IJM Plantations - Emerging signs of a turnaround

kiasutrader
Publish date: Wed, 29 May 2013, 10:37 AM

Period     4Q13/FY13

Actual vs. Expectations   IJM Plantation’s (“IJMP”) FY13 core net profit* of RM129m was 6% above the consensus expectation of RM122m. It was also 15% above our estimate of RM112m.

The benefit from the company’s cost savings effort has been greater than expected as it managed to reduce the operating expenses by 11% YoY to RM110m in FY13. This could be due to the good timing of its fertiliser purchases and the effort to increase its FFB harvesting efficiency amidst the current low CPO prices.

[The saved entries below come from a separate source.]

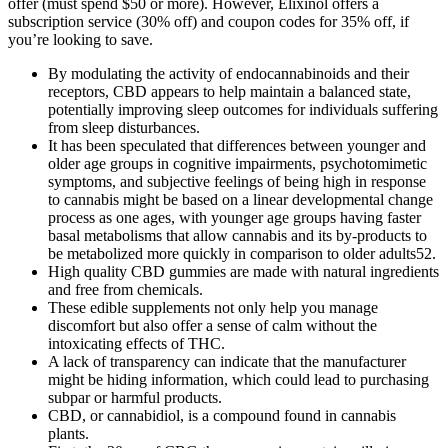
offer (must spend $50 or more). However, Elixinol offers a
subscription service (30% off) and coupon codes for 35% off, if
you’re looking to save.
By modulating the activity of endocannabinoids and their
receptors, CBD appears to help maintain a balanced state,
potentially improving sleep outcomes for individuals suffering
from sleep disturbances.
It has been speculated that differences between younger and
older age groups in cognitive impairments, psychotomimetic
symptoms, and subjective feelings of being high in response
to cannabis might be based on a linear developmental change
process as one ages, with younger age groups having faster
basal metabolisms that allow cannabis and its by-products to
be metabolized more quickly in comparison to older adults52.
High quality CBD gummies are made with natural ingredients
and free from chemicals.
These edible supplements not only help you manage
discomfort but also offer a sense of calm without the
intoxicating effects of THC.
A lack of transparency can indicate that the manufacturer
might be hiding information, which could lead to purchasing
subpar or harmful products.
CBD, or cannabidiol, is a compound found in cannabis
plants.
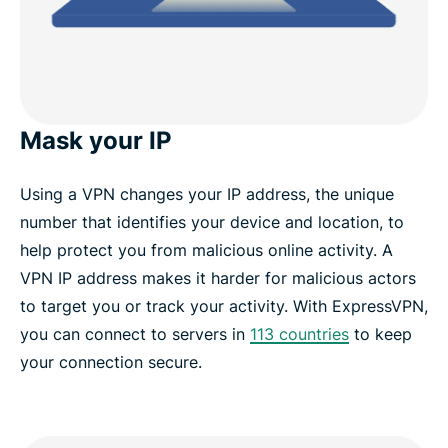
Mask your IP
Using a VPN changes your IP address, the unique
number that identifies your device and location, to
help protect you from malicious online activity. A
VPN IP address makes it harder for malicious actors
to target you or track your activity. With ExpressVPN,
you can connect to servers in
113 countries
to keep
your connection secure.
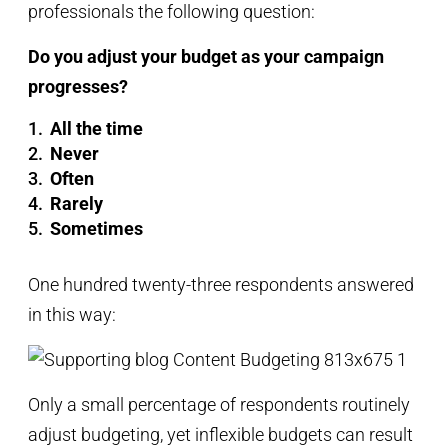
professionals the following question:
Do you adjust your budget as your campaign
progresses?
All the time
Never
Often
Rarely
Sometimes
One hundred twenty-three respondents answered
in this way:
Only a small percentage of respondents routinely
adjust budgeting, yet inflexible budgets can result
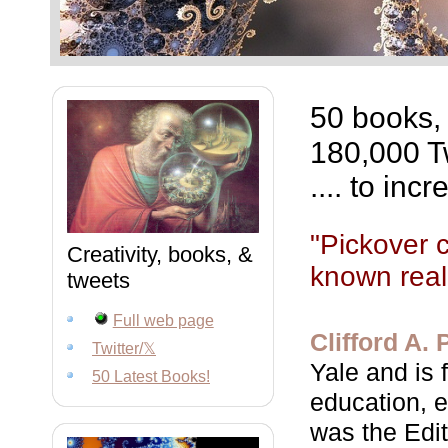
50 books,
180,000 Tw
.... to in
"Pickover 
Creativity, books, &
known reali
tweets
Full web page
Clifford A. 
Twitter/𝕏
Yale and is 
50 Latest Books!
education, e
was the Edit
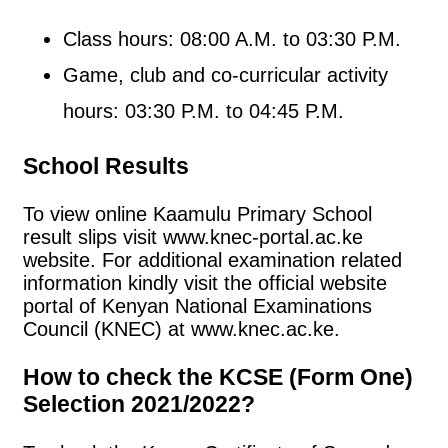
Class hours: 08:00 A.M. to 03:30 P.M.
Game, club and co-curricular activity
hours: 03:30 P.M. to 04:45 P.M.
School Results
To view online Kaamulu Primary School
result slips visit www.knec-portal.ac.ke
website. For additional examination related
information kindly visit the official website
portal of Kenyan National Examinations
Council (KNEC) at www.knec.ac.ke.
How to check the KCSE (Form One)
Selection 2021/2022?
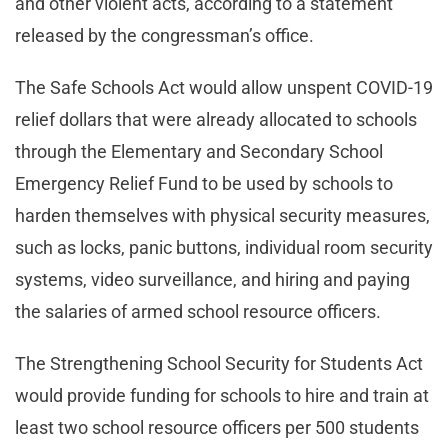
and other violent acts, according to a statement
released by the congressman’s office.
The Safe Schools Act would allow unspent COVID-19
relief dollars that were already allocated to schools
through the Elementary and Secondary School
Emergency Relief Fund to be used by schools to
harden themselves with physical security measures,
such as locks, panic buttons, individual room security
systems, video surveillance, and hiring and paying
the salaries of armed school resource officers.
The Strengthening School Security for Students Act
would provide funding for schools to hire and train at
least two school resource officers per 500 students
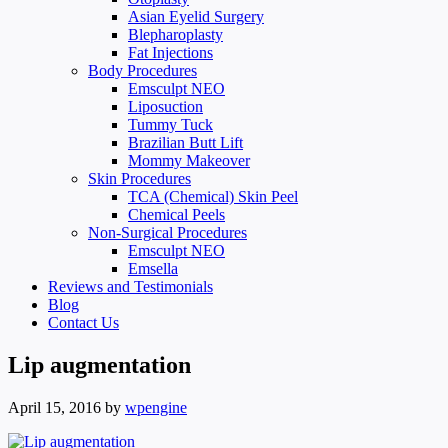
Asian Eyelid Surgery
Blepharoplasty
Fat Injections
Body Procedures
Emsculpt NEO
Liposuction
Tummy Tuck
Brazilian Butt Lift
Mommy Makeover
Skin Procedures
TCA (Chemical) Skin Peel
Chemical Peels
Non-Surgical Procedures
Emsculpt NEO
Emsella
Reviews and Testimonials
Blog
Contact Us
Lip augmentation
April 15, 2016
by
wpengine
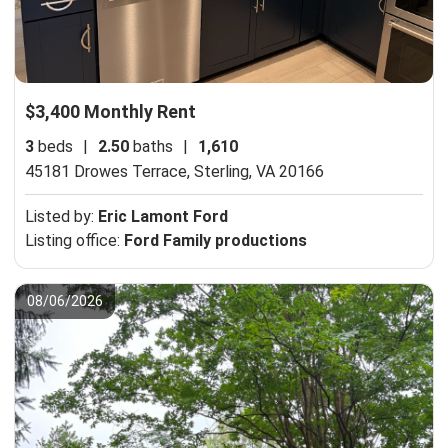
$3,400 Monthly Rent
3
beds
|
2.50
baths
|
1,610
45181 Drowes Terrace,
Sterling, VA 20166
Listed by:
Eric Lamont Ford
Listing office:
Ford Family productions
08/06/2026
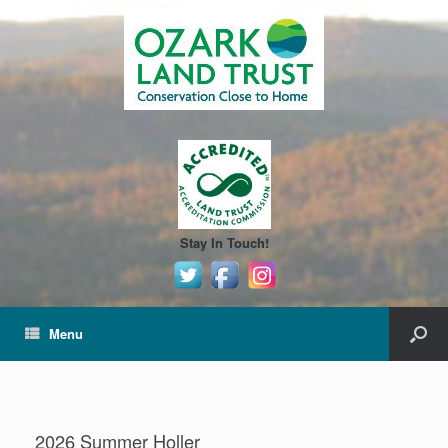
Stay In Touch!
Menu
2026 Summer Holler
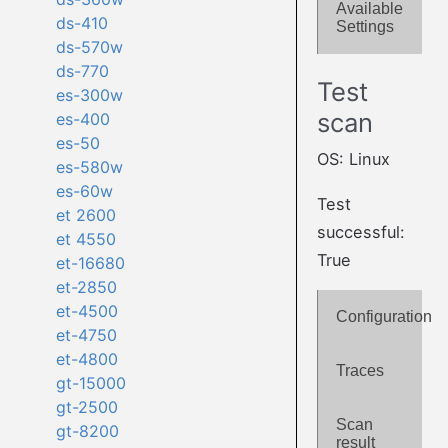
Available
ds-410
Settings
ds-570w
ds-770
Test
es-300w
scan
es-400
es-50
OS: Linux
es-580w
es-60w
Test
et 2600
successful:
et 4550
True
et-16680
et-2850
et-4500
Configuration
et-4750
et-4800
Traces
gt-15000
gt-2500
Scan
gt-8200
result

More importantly, the 4Q13 core net profit jumped 16% YoY, which was the first YoY increase after four consecutive quarters of decline. This should be due to the company’s effort to save cost and its superior FFB growth of 43%. These factors were enough to counter the decline of 27% in the CPO prices.

Dividends    As expected, a single tier interim dividend of 7.0 sen was announced.

Key Results Highlights  YoY, the FY13 core net profit declined 26% to RM129m as CPO prices were down by 14% to around RM2620/mt. This was slightly mitigated by the FFB growth of 3% to 692k mt.

QoQ, the 4Q13 core net profit declined 35% to RM23m as the FFB volume slipped 22% seasonally to 178k mt. CPO prices were flat at RM2286/mt.

Outlook    1Q14 outlook is positive as its FFB production has grown 49% YoY to 50,749 mt in April 2013. IJMP high FFB growth should outpace the ~25% decline in the CPO prices and allow IJMP to register a YoY earnings growth.

Change to Forecasts     Maintaining our FY14E-FY15E core earnings of RM145-RM174m. Despite the higher than expected cost savings in FY13, we think that room for extra cost savings in the future should be limited in view of minimum wage implementation.

Rating  Upgraded to OUTPERFORM

The share price has declined to an attractive level of RM3.00. We are expecting total return** of 15.3% from here.

Valuation     Maintaining our TP of RM3.38 based on an unchanged Fwd. PER of 16.2x on its CY14E EPS of 20.8 sen.

Risks    Lower than expected CPO prices.